▶ _PROMPT_:
The entries below are to be reproduced exactly, with their pictures omitted.

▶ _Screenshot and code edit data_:

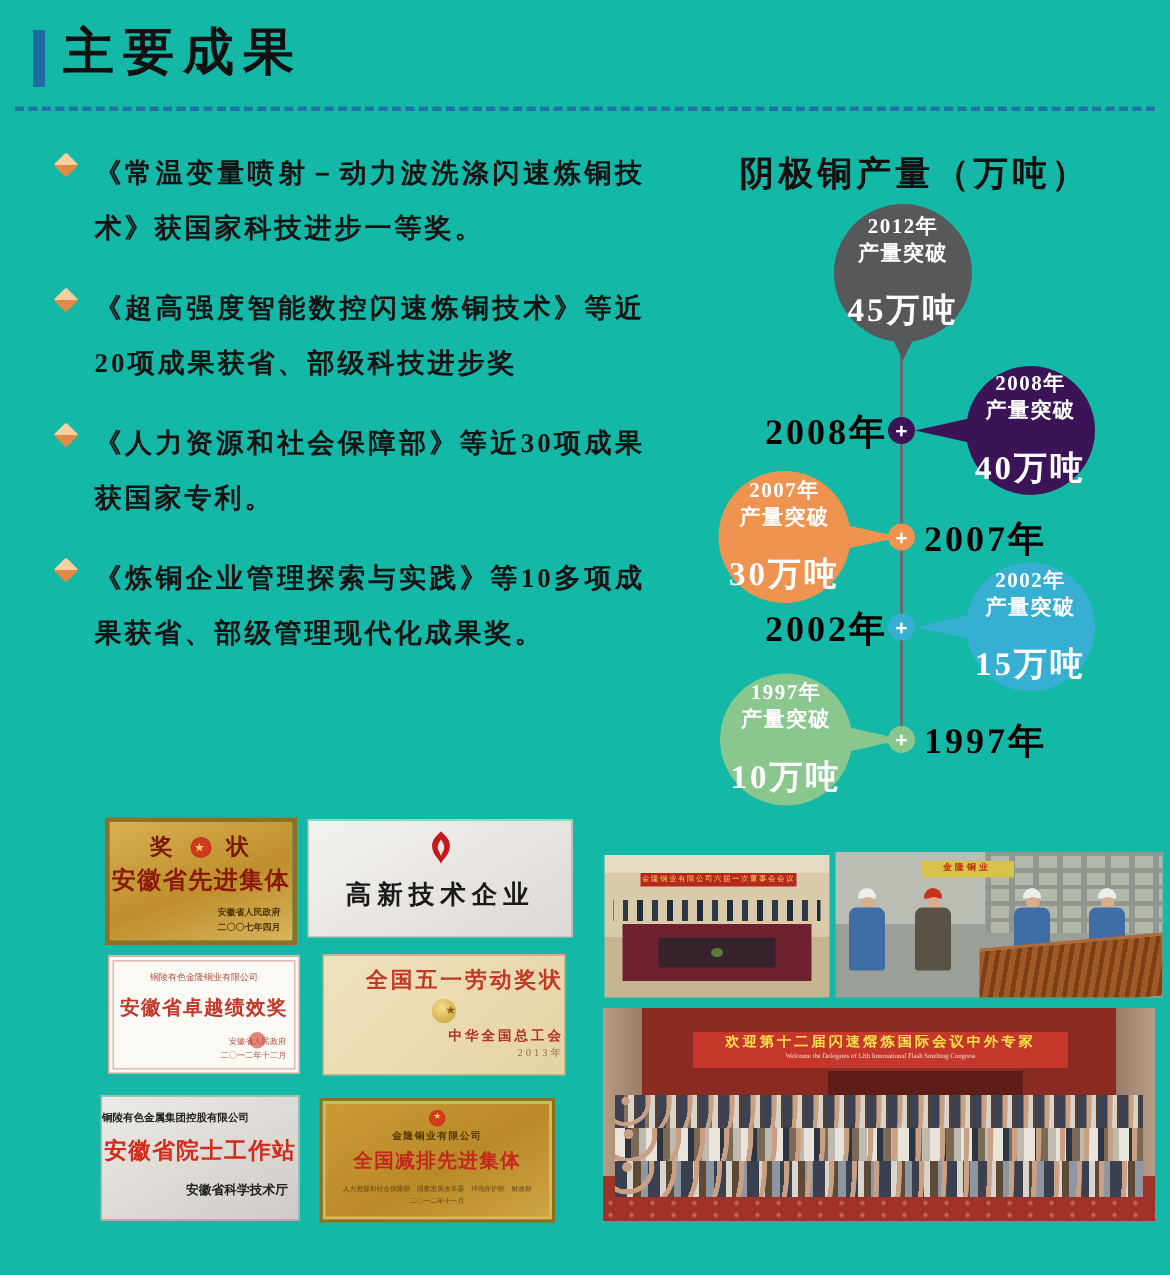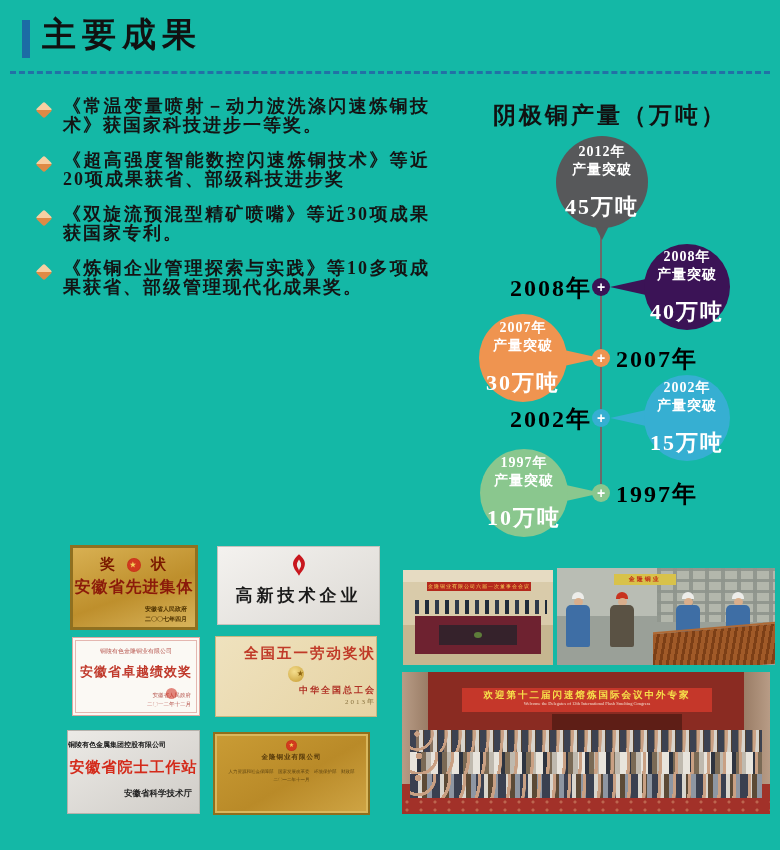--- a/index.html
+++ b/index.html
@@ -20,7 +20,7 @@
     flex:none; width:12px; height:12px; margin:7px 13px 0 2px; transform:rotate(45deg);
     background:linear-gradient(135deg,#F7D0A2 0 50%,#DF8A45 50% 100%); border-radius:2px;
   }
-  .achv-text { margin:0; font-size:18px; line-height:19px; letter-spacing:2px; font-weight:bold; color:#141414; text-align:justify; }
+  .achv-text { margin:0; font-size:18px; line-height:37px; letter-spacing:2px; font-weight:bold; color:#141414; text-align:justify; }
 
   
   .chart { position:absolute; left:440px; top:98px; width:340px; height:452px; }

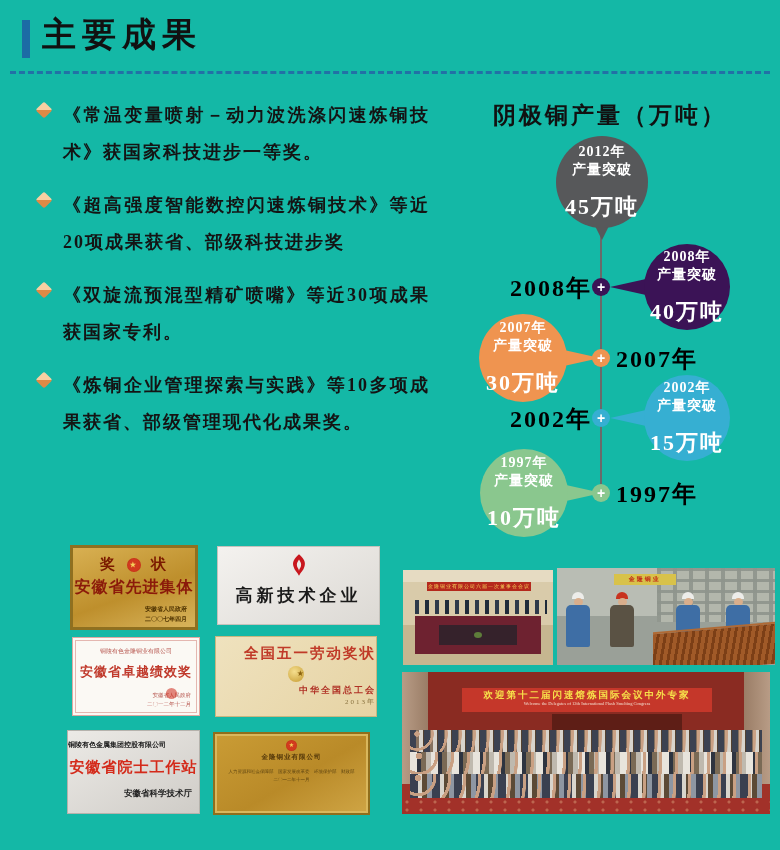--- a/index.html
+++ b/index.html
@@ -173,7 +173,7 @@
     </div>
     <div class="achv">
       <span class="diamond"></span>
-      <p class="achv-text">《双旋流预混型精矿喷嘴》等近30项成果获国家专利。</p>
+      <p class="achv-text">《人力资源和社会保障部》等近30项成果获国家专利。</p>
     </div>
     <div class="achv">
       <span class="diamond"></span>

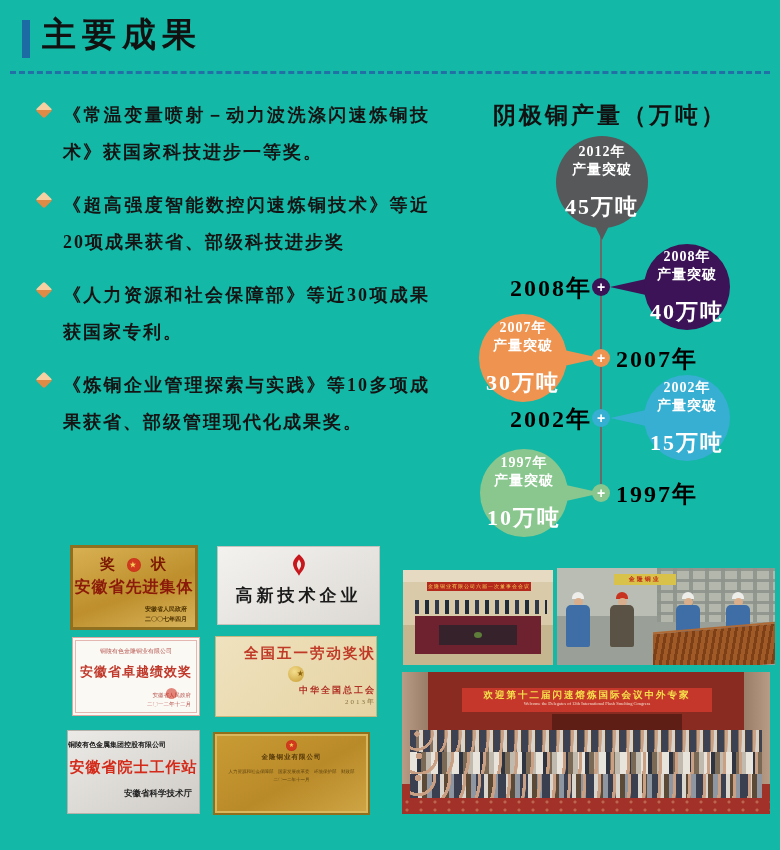--- a/index.html
+++ b/index.html
@@ -68,7 +68,7 @@
   .c-adv-main { text-align:center; font-size:16px; font-weight:bold; color:#8B1A0A; letter-spacing:1px; margin-top:3px; }
   .c-adv-sub { text-align:right; padding-right:8px; margin-top:7px; font-size:6px; line-height:1.6; color:#4F3300; font-weight:bold; }
 
-  .c-hightech { left:217px; top:546px; width:163px; height:79px;
+  .c-hightech { left:205px; top:546px; width:177px; height:79px;
     background:linear-gradient(150deg,#F4F2EF,#DCD9D4); border:1px solid #C5C2BC; text-align:center; }
   .c-ht-main { font-size:17px; font-weight:bold; color:#1A1A1A; letter-spacing:4px; margin-top:4px; }
 

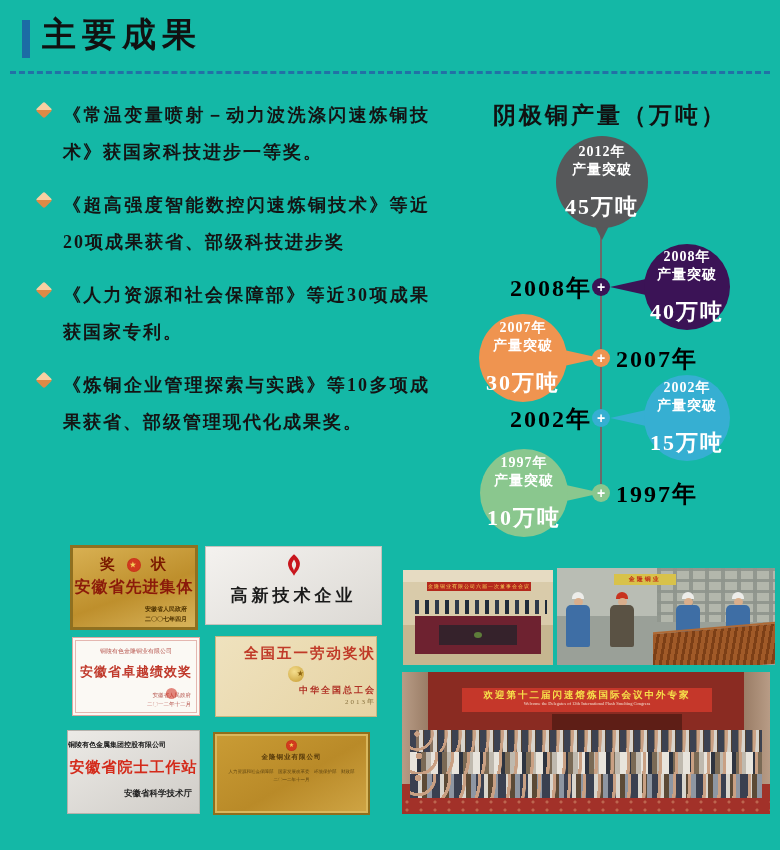--- a/index.html
+++ b/index.html
@@ -274,6 +274,7 @@
   <div class="cert c-emission">
     <div class="c-em-emblem">★</div>
     <div class="c-em-org">金隆铜业有限公司</div>
+    <div class="c-em-main">全国减排先进集体</div>
     <div class="c-em-sub">
       <div>人力资源和社会保障部　国家发展改革委　环境保护部　财政部</div>
       <div>二〇一二年十一月</div>

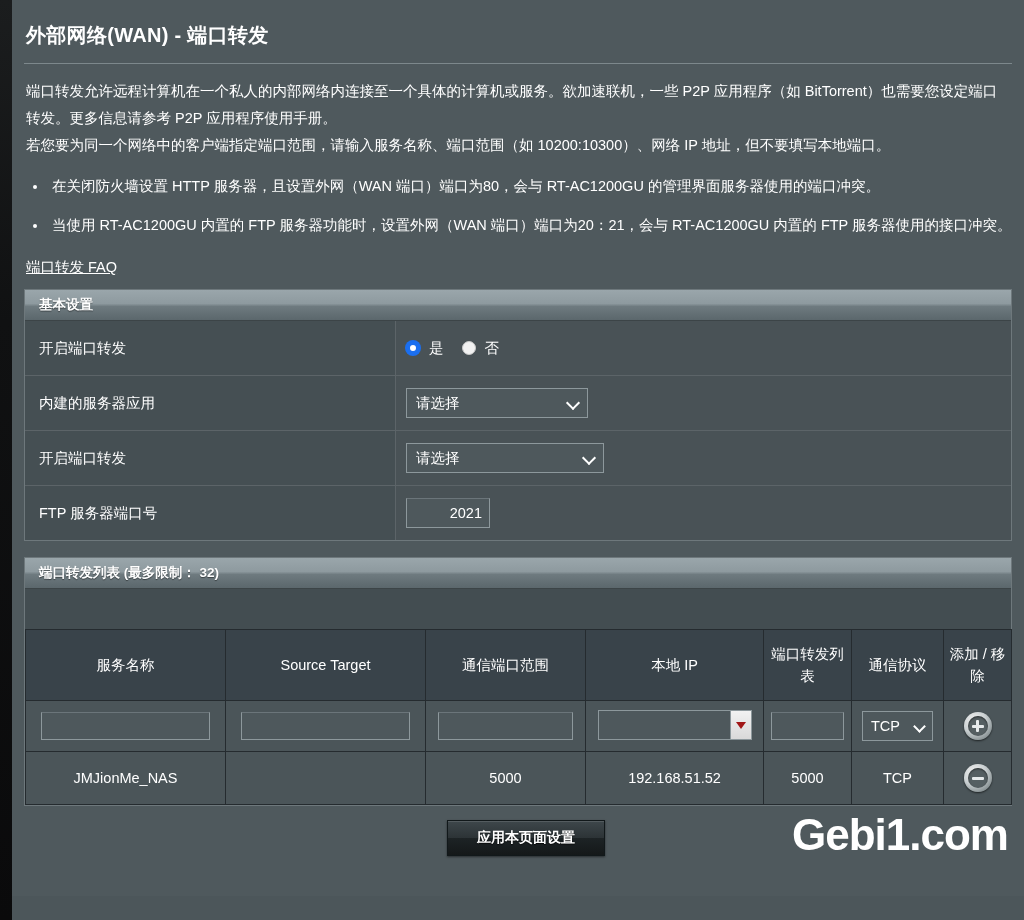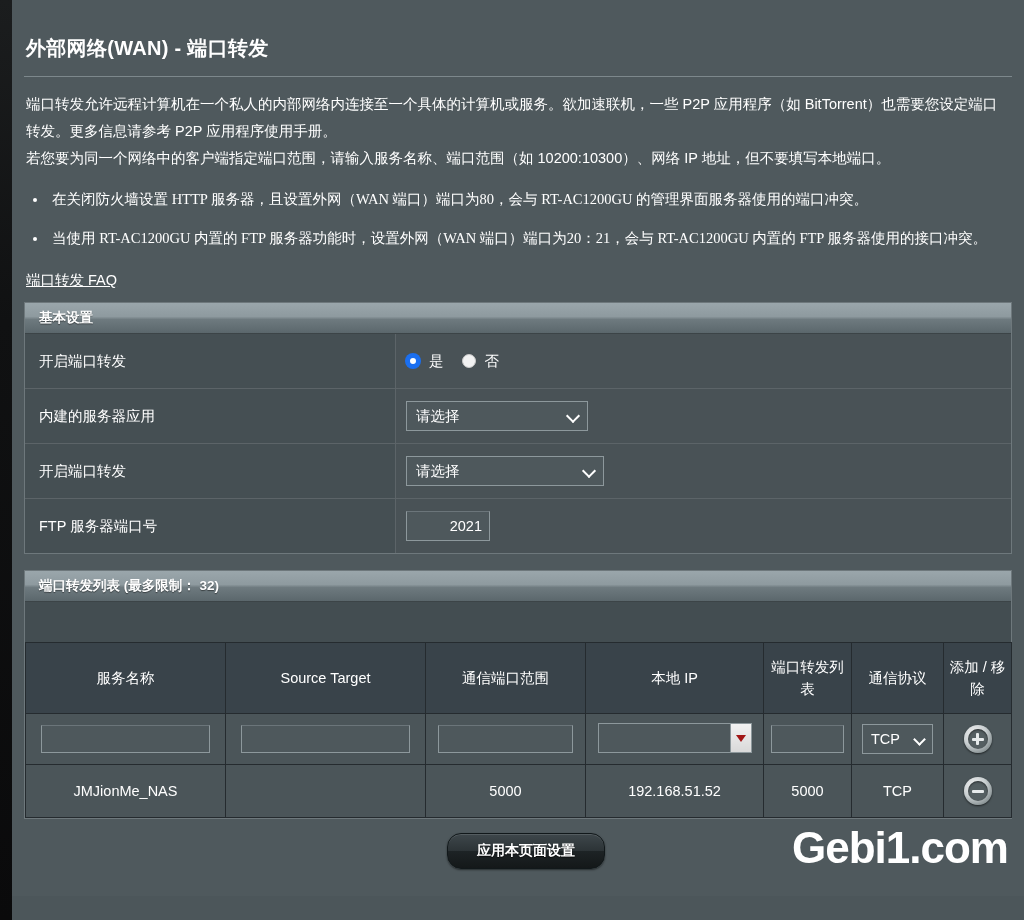--- a/index.html
+++ b/index.html
@@ -39,7 +39,7 @@
     height: 896px;
     background: #4f595d;
     box-sizing: border-box;
-    padding: 17px 12px;
+    padding: 4px 12px;
   }
 
   

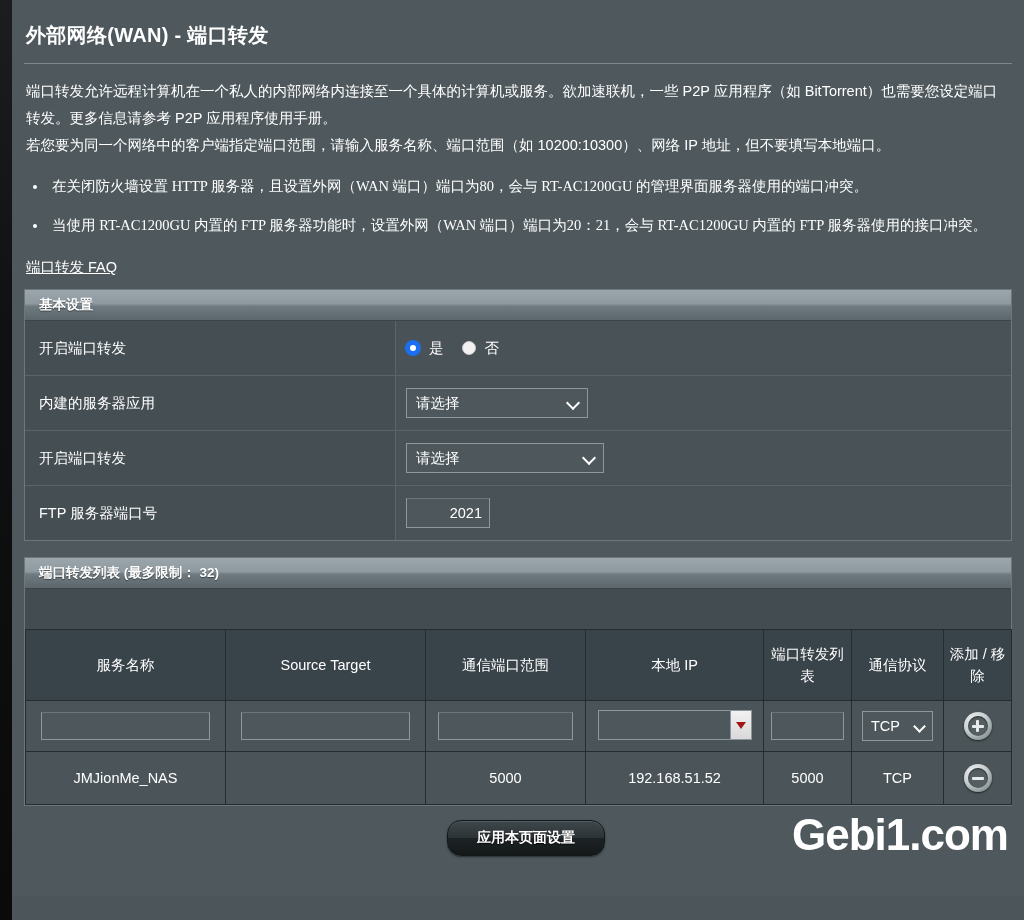--- a/index.html
+++ b/index.html
@@ -70,7 +70,6 @@
     padding-left: 24px;
     font-size: 14.5px;
     line-height: 27px;
-    font-family: Liberation Serif, serif;
   }
   ul.notes li {
     margin-bottom: 12px;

▶ _TASK RESPONSE_:
--- a/index.html
+++ b/index.html
@@ -20,7 +20,7 @@
     flex:none; width:12px; height:12px; margin:7px 13px 0 2px; transform:rotate(45deg);
     background:linear-gradient(135deg,#F7D0A2 0 50%,#DF8A45 50% 100%); border-radius:2px;
   }
-  .achv-text { margin:0; font-size:18px; line-height:19px; letter-spacing:2px; font-weight:bold; color:#141414; text-align:justify; }
+  .achv-text { margin:0; font-size:18px; line-height:37px; letter-spacing:2px; font-weight:bold; color:#141414; text-align:justify; }
 
   
   .chart { position:absolute; left:440px; top:98px; width:340px; height:452px; }

--- a/index.html
+++ b/index.html
@@ -173,7 +173,7 @@
     </div>
     <div class="achv">
       <span class="diamond"></span>
-      <p class="achv-text">《双旋流预混型精矿喷嘴》等近30项成果获国家专利。</p>
+      <p class="achv-text">《人力资源和社会保障部》等近30项成果获国家专利。</p>
     </div>
     <div class="achv">
       <span class="diamond"></span>

--- a/index.html
+++ b/index.html
@@ -68,7 +68,7 @@
   .c-adv-main { text-align:center; font-size:16px; font-weight:bold; color:#8B1A0A; letter-spacing:1px; margin-top:3px; }
   .c-adv-sub { text-align:right; padding-right:8px; margin-top:7px; font-size:6px; line-height:1.6; color:#4F3300; font-weight:bold; }
 
-  .c-hightech { left:217px; top:546px; width:163px; height:79px;
+  .c-hightech { left:205px; top:546px; width:177px; height:79px;
     background:linear-gradient(150deg,#F4F2EF,#DCD9D4); border:1px solid #C5C2BC; text-align:center; }
   .c-ht-main { font-size:17px; font-weight:bold; color:#1A1A1A; letter-spacing:4px; margin-top:4px; }
 

--- a/index.html
+++ b/index.html
@@ -274,6 +274,7 @@
   <div class="cert c-emission">
     <div class="c-em-emblem">★</div>
     <div class="c-em-org">金隆铜业有限公司</div>
+    <div class="c-em-main">全国减排先进集体</div>
     <div class="c-em-sub">
       <div>人力资源和社会保障部　国家发展改革委　环境保护部　财政部</div>
       <div>二〇一二年十一月</div>

--- a/index.html
+++ b/index.html
@@ -39,7 +39,7 @@
     height: 896px;
     background: #4f595d;
     box-sizing: border-box;
-    padding: 17px 12px;
+    padding: 4px 12px;
   }
 
   

--- a/index.html
+++ b/index.html
@@ -70,7 +70,6 @@
     padding-left: 24px;
     font-size: 14.5px;
     line-height: 27px;
-    font-family: Liberation Serif, serif;
   }
   ul.notes li {
     margin-bottom: 12px;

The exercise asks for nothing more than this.